When I was 15, my family moved, and my mom got an early jump on the process by cleaning out her room. Years before, I had stumbled upon a card addressed to me that contained $100 in my mom’s closet. With this in mind, I happily volunteered to help, in hopes of finding some more forgotten birthday money. 

I went through years’ worth of documents, photos and cards but came up with zilch. In the last box though, I found a pile of letters from both my mother and father, dating to the 6-month window between their first meeting and their wedding.

They corresponded about their interests and shared jokes, dreams and life goals with each other. I remember the final line from a letter my mother wrote that said, “I think I can see myself falling in love with you.” I come from quite a secretive family, so it felt pretty standard that my parents would disregard this part of their story — but part of me was proud and impressed. I had never seen my mother, a woman I wouldn’t describe as overly confident, be so bold and forward. Her courage inspired me, and what I read in those letters sticks with me to this day. 

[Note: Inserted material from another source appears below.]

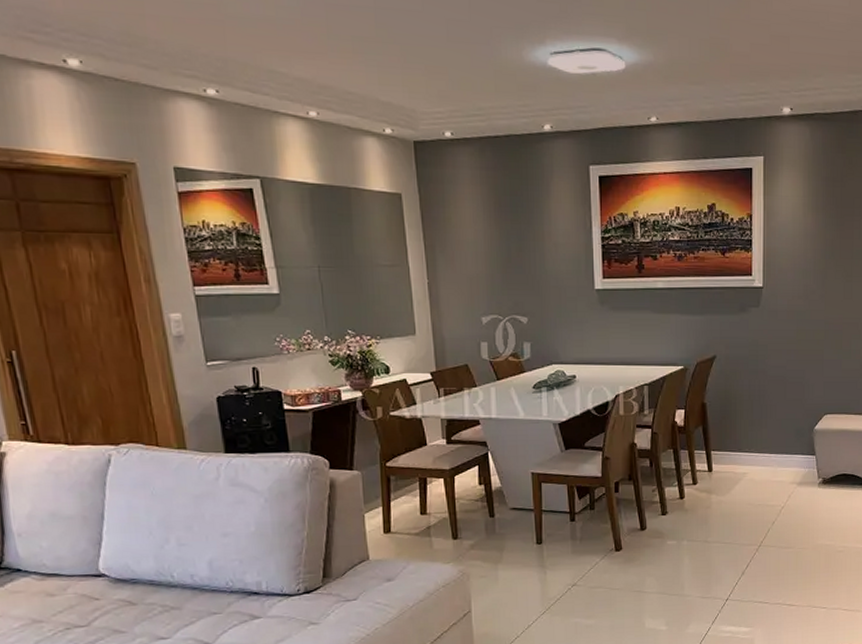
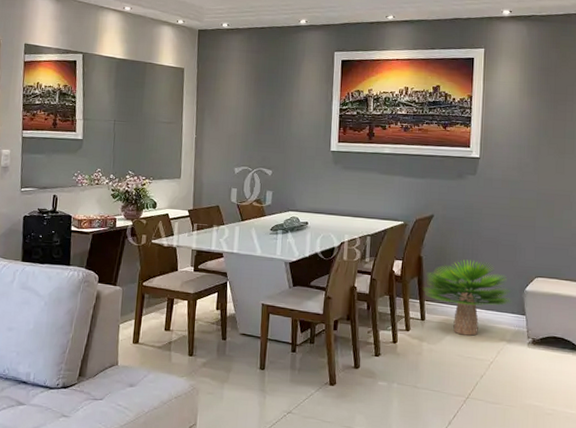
potted plant: none [709,401,801,483] -> present [423,259,511,336]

Though the rest of the world can’t read these letters to witness how my parents felt about each other when they first met, reading them made me feel content. I finally came to understand what love is like in the arranged marriage process. Potential spouses don’t share their love with the world; rather, their love is a private affinity between the two of them — a partnership. 

In the end, the grandiosity of a wedding, or proposal or engagement will fade away, and what you’re left with is a spouse — someone who hopefully has the same goals as you, whether those involve children, a career or travel. You need someone who, as my mom always puts it, wants the same things out of life as you do. Those goals and dreams my parents shared with each other are things they accomplished together; they had three kids, moved to California and did what they wanted professionally.

The idea of my own marriage is still one that causes me nausea and a throbbing headache, but my family taught me an important lesson about love: The promise of “Til death do us part,” or any lifetime commitment, is a scary one to make. It takes courage to find love and choose it, whether it is romantic or platonic. So find someone who will be at your side as you jump in and explore the unknown, and choose to grow together.